Work to be completed: Collect every line of the records below that contains the word "pentru".

The records:
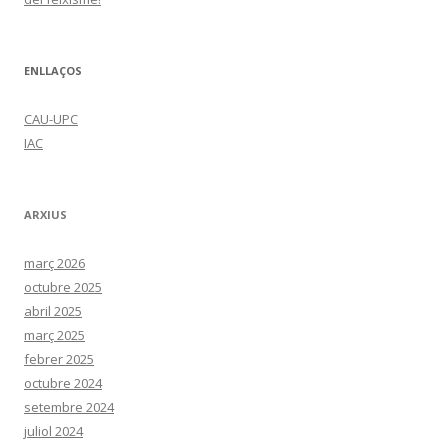
ENLLAÇOS
CAU-UPC
IAC
ARXIUS
març 2026
octubre 2025
abril 2025
març 2025
febrer 2025
octubre 2024
setembre 2024
juliol 2024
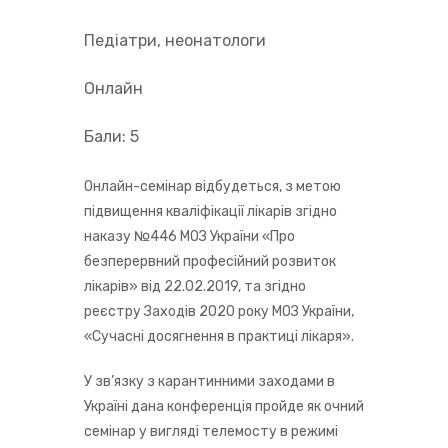
Педіатри, неонатологи
Онлайн
Бали:
5
Онлайн-семінар відбудеться, з метою
підвищення кваліфікації лікарів згідно
наказу №446 МОЗ України «Про
безперервний професійний розвиток
лікарів» від 22.02.2019, та згідно
реєстру Заходів 2020 року МОЗ України,
«Сучасні досягнення в практиці лікаря».
У зв’язку з карантинними заходами в
Україні дана конференція пройде як очний
семінар у вигляді телемосту в режимі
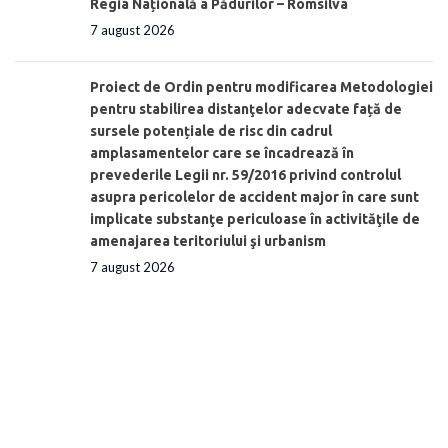
Regia Națională a Pădurilor – Romsilva
7 august 2026
Proiect de Ordin pentru modificarea Metodologiei
pentru stabilirea distanţelor adecvate față de
sursele potențiale de risc din cadrul
amplasamentelor care se încadrează în
prevederile Legii nr. 59/2016 privind controlul
asupra pericolelor de accident major în care sunt
implicate substanţe periculoase în activităţile de
amenajarea teritoriului şi urbanism
7 august 2026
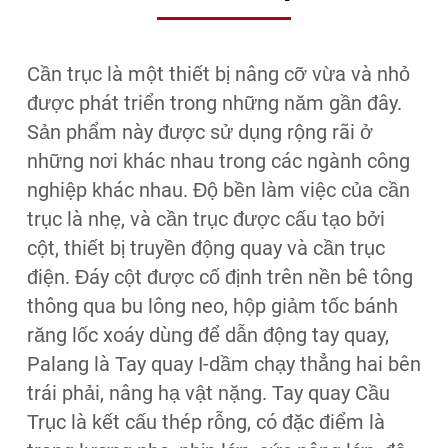
Cần trục là một thiết bị nâng cỡ vừa và nhỏ
được phát triển trong những năm gần đây.
Sản phẩm này được sử dụng rộng rãi ở
những nơi khác nhau trong các ngành công
nghiệp khác nhau. Độ bền làm việc của cần
trục là nhẹ, và cần trục được cấu tạo bởi
cột, thiết bị truyền động quay và cần trục
điện. Đáy cột được cố định trên nền bê tông
thông qua bu lông neo, hộp giảm tốc bánh
răng lốc xoáy dùng để dẫn động tay quay,
Palang là Tay quay I-dầm chạy thẳng hai bên
trái phải, nâng hạ vật nặng. Tay quay Cầu
Trục là kết cấu thép rỗng, có đặc điểm là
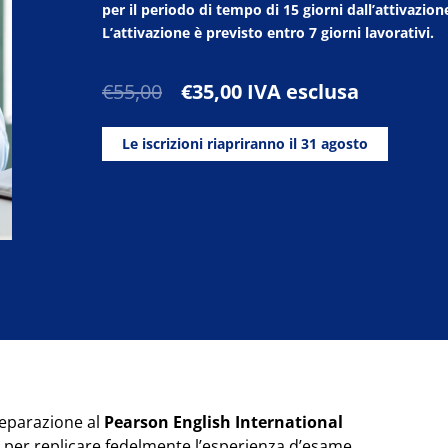
per il periodo di tempo di 15 giorni dall’attivazion
L’attivazione è previsto entro 7 giorni lavorativi.
Il
Il
€
55,00
€
35,00
IVA esclusa
prezzo
prezzo
originale
attuale
Le iscrizioni riapriranno il 31 agosto
era:
è:
€55,00.
€35,00.
reparazione al
Pearson English International
o per replicare fedelmente l’esperienza d’esame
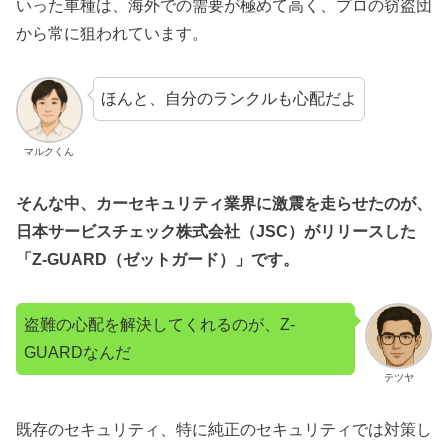
いった車種は、海外での需要が極めて高く、プロの窃盗団
から常に狙われています。
ほんと、自分のランクルも心配だよ
マルクくん
そんな中、カーセキュリティ業界に激震を走らせたのが、
日本サービスチェック株式会社（JSC）がリリースした
「Z-GUARD（ゼットガード）」です。
盗難の心配を解決してくれるのが、Z-
GUARDなんだ
テツヤ
既存のセキュリティ、特に純正のセキュリティでは対策し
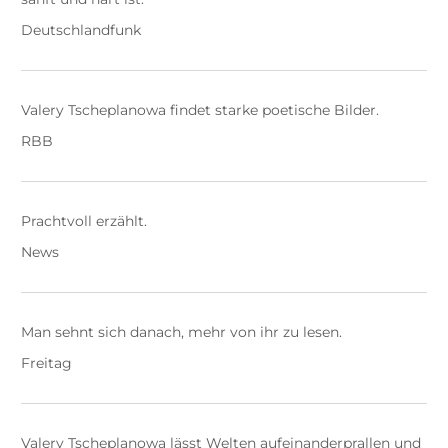
Deutschlandfunk
Valery Tscheplanowa findet starke poetische Bilder.
RBB
Prachtvoll erzählt.
News
Man sehnt sich danach, mehr von ihr zu lesen.
Freitag
Valery Tscheplanowa lässt Welten aufeinanderprallen und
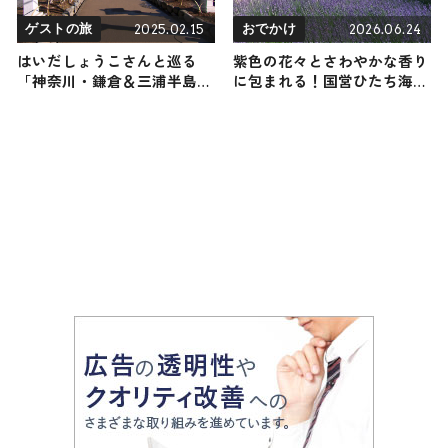
2025.02.15
2026.06.24
ゲストの旅
おでかけ
はいだしょうこさんと巡る
紫色の花々とさわやかな香り
「神奈川・鎌倉＆三浦半島」
に包まれる！国営ひたち海浜
のゲストの旅！おすすめの観
公園「香りの谷」のラベンダ
光・グルメをご紹介 2025年2
ーが7/4頃まで見ごろ！カレ
月15日放送
ーやコーラの香りのハーブも
/ 茨城県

Reply:
Proiect de Ordin pentru modificarea Metodologiei
pentru stabilirea distanţelor adecvate față de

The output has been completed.